DESCRIPTION OF THE TASK
First find the line with "225 237 27.58" in the entries below, then set down exactly every line through the line with "226 17 54.06", that line included.

RECORDS SHOWN
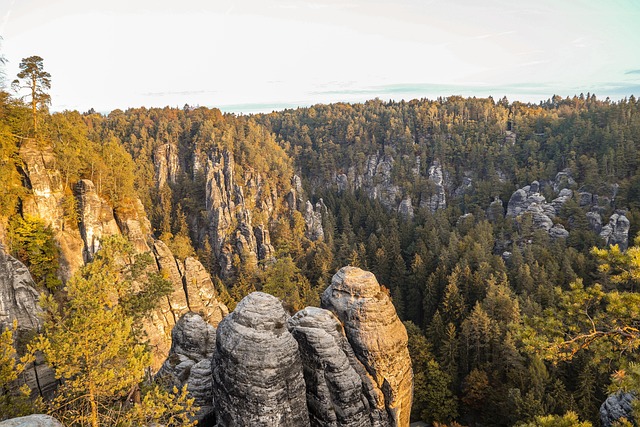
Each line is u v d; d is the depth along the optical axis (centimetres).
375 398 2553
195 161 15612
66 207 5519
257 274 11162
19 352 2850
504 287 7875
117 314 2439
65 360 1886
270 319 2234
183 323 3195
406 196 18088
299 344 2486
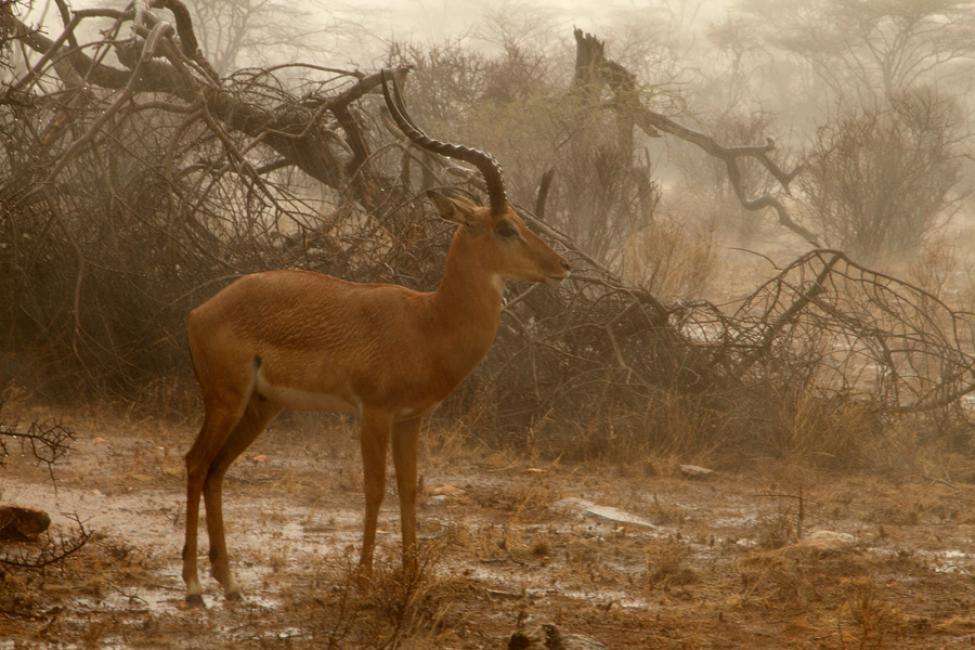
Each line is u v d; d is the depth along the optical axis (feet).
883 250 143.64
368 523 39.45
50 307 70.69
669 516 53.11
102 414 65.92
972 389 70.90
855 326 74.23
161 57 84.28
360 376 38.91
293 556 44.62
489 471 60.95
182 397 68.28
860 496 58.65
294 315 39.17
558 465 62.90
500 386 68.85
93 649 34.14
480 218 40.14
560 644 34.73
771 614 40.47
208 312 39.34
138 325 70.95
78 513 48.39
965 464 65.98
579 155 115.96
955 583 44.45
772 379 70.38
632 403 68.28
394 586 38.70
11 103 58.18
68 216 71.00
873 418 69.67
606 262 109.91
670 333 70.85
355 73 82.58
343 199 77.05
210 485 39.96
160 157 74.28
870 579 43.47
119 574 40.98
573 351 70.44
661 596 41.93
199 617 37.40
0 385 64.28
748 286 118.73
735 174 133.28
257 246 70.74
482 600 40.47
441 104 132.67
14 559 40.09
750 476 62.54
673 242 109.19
==
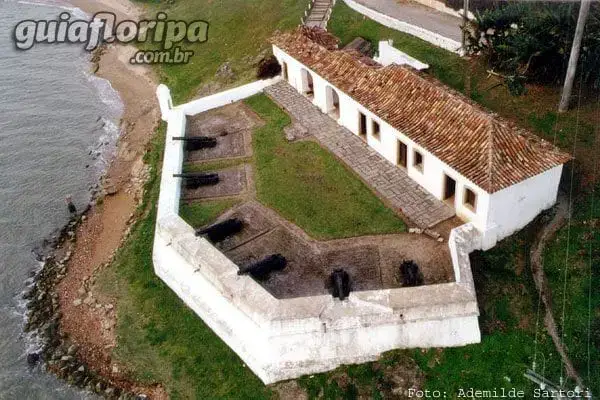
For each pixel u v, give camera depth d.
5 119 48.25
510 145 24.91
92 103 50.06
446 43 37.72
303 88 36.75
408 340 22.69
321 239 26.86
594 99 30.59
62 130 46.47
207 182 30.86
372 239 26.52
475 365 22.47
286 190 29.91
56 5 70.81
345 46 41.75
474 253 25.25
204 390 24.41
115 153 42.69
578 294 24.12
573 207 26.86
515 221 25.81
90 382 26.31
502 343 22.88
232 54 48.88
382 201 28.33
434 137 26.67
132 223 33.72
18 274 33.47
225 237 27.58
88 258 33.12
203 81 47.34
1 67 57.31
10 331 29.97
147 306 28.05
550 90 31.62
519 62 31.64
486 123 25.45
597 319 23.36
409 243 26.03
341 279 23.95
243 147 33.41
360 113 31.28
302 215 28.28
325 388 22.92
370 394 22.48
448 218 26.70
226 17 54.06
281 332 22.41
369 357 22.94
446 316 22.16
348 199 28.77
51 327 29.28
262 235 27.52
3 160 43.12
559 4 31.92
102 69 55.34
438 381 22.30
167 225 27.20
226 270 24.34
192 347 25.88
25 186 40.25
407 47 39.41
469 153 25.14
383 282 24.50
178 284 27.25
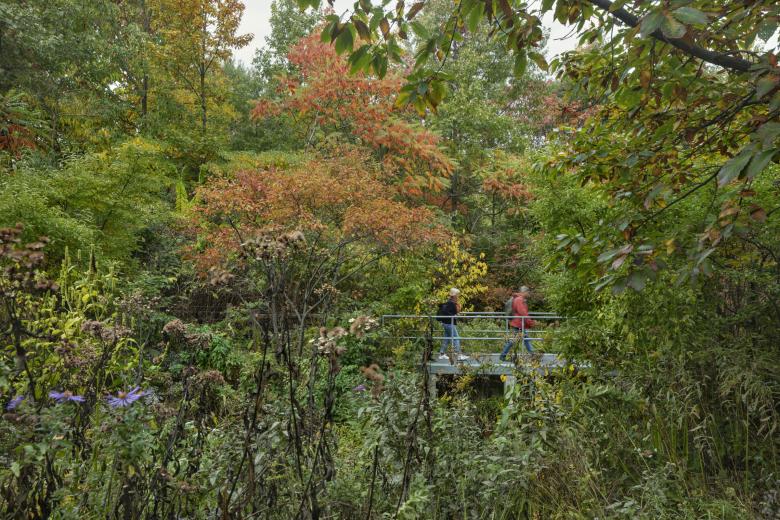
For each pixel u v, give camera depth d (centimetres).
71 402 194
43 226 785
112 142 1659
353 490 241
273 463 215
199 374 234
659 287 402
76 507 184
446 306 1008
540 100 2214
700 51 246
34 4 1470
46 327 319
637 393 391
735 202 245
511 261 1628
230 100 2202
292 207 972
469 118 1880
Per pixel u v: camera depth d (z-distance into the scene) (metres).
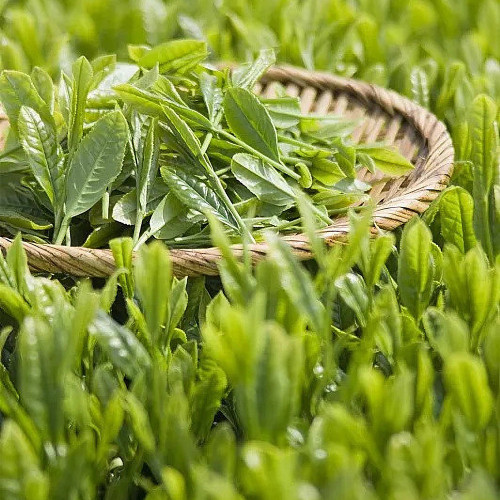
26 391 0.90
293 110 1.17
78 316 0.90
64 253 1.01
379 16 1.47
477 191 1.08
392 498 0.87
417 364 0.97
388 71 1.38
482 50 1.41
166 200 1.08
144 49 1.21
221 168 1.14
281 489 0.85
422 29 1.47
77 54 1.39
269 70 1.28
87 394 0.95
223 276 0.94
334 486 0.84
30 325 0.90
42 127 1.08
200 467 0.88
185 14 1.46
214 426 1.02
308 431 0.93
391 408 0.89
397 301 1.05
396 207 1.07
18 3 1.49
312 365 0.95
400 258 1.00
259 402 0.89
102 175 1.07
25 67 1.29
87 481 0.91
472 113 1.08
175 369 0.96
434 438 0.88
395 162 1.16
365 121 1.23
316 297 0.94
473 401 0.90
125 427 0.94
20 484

PROBLEM SOLUTION
225 237 27.58
88 258 33.12
203 81 47.34
1 67 57.31
10 331 29.97
147 306 28.05
550 90 31.62
519 62 31.64
486 123 25.45
597 319 23.36
409 243 26.03
341 279 23.95
243 147 33.41
360 113 31.28
302 215 28.28
325 388 22.92
370 394 22.48
448 218 26.70
226 17 54.06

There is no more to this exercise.